- _Your objective_
Lines in the records below that contain the word "undefined" must each be copied.

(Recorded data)
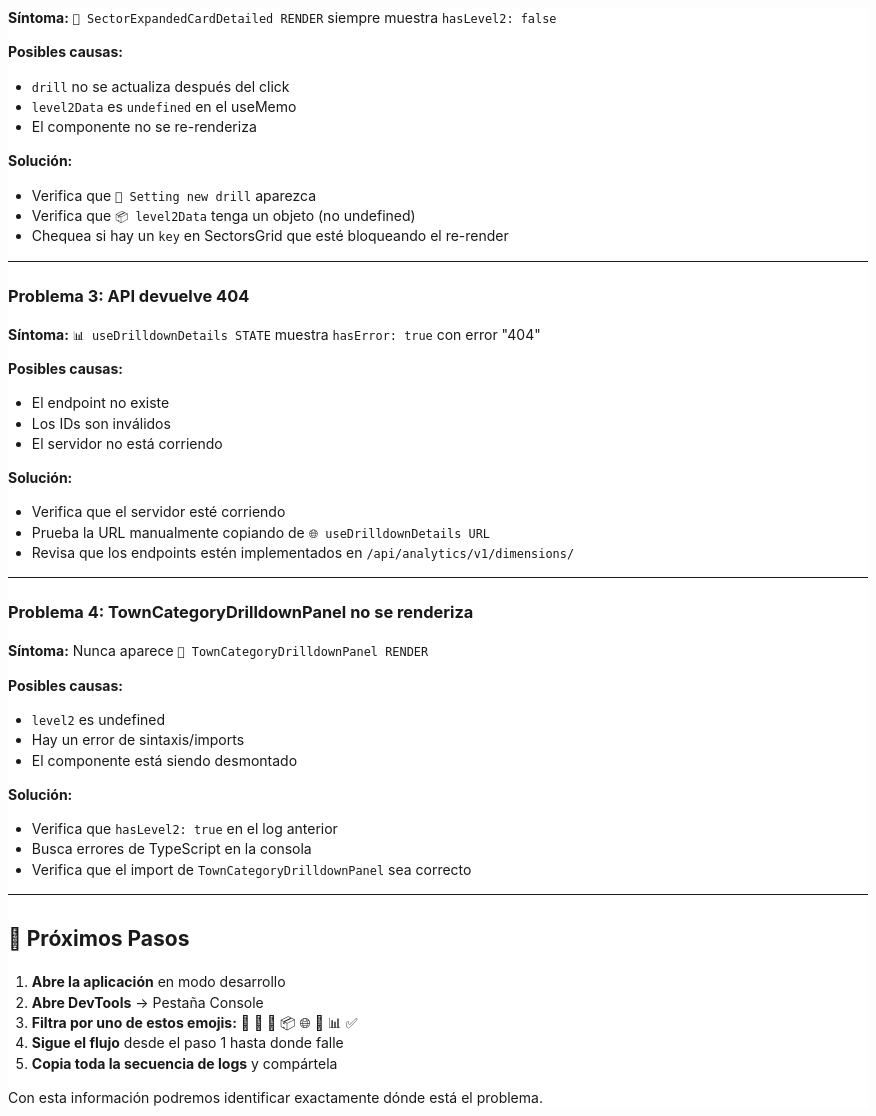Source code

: **Síntoma:** `🎨 SectorExpandedCardDetailed RENDER` siempre muestra `hasLevel2: false`

**Posibles causas:**

- `drill` no se actualiza después del click
- `level2Data` es `undefined` en el useMemo
- El componente no se re-renderiza

**Solución:**

- Verifica que `🎯 Setting new drill` aparezca
- Verifica que `📦 level2Data` tenga un objeto (no undefined)
- Chequea si hay un `key` en SectorsGrid que esté bloqueando el re-render

---

### **Problema 3: API devuelve 404**

**Síntoma:** `📊 useDrilldownDetails STATE` muestra `hasError: true` con error "404"

**Posibles causas:**

- El endpoint no existe
- Los IDs son inválidos
- El servidor no está corriendo

**Solución:**

- Verifica que el servidor esté corriendo
- Prueba la URL manualmente copiando de `🌐 useDrilldownDetails URL`
- Revisa que los endpoints estén implementados en `/api/analytics/v1/dimensions/`

---

### **Problema 4: TownCategoryDrilldownPanel no se renderiza**

**Síntoma:** Nunca aparece `🎯 TownCategoryDrilldownPanel RENDER`

**Posibles causas:**

- `level2` es undefined
- Hay un error de sintaxis/imports
- El componente está siendo desmontado

**Solución:**

- Verifica que `hasLevel2: true` en el log anterior
- Busca errores de TypeScript en la consola
- Verifica que el import de `TownCategoryDrilldownPanel` sea correcto

---

## 📝 Próximos Pasos

1. **Abre la aplicación** en modo desarrollo
2. **Abre DevTools** → Pestaña Console
3. **Filtra por uno de estos emojis:** 🎨 🍩 🎯 📦 🌐 🚀 📊 ✅
4. **Sigue el flujo** desde el paso 1 hasta donde falle
5. **Copia toda la secuencia de logs** y compártela

Con esta información podremos identificar exactamente dónde está el problema.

- _Result of this exercise_
- `level2Data` es `undefined` en el useMemo
- Verifica que `📦 level2Data` tenga un objeto (no undefined)
- `level2` es undefined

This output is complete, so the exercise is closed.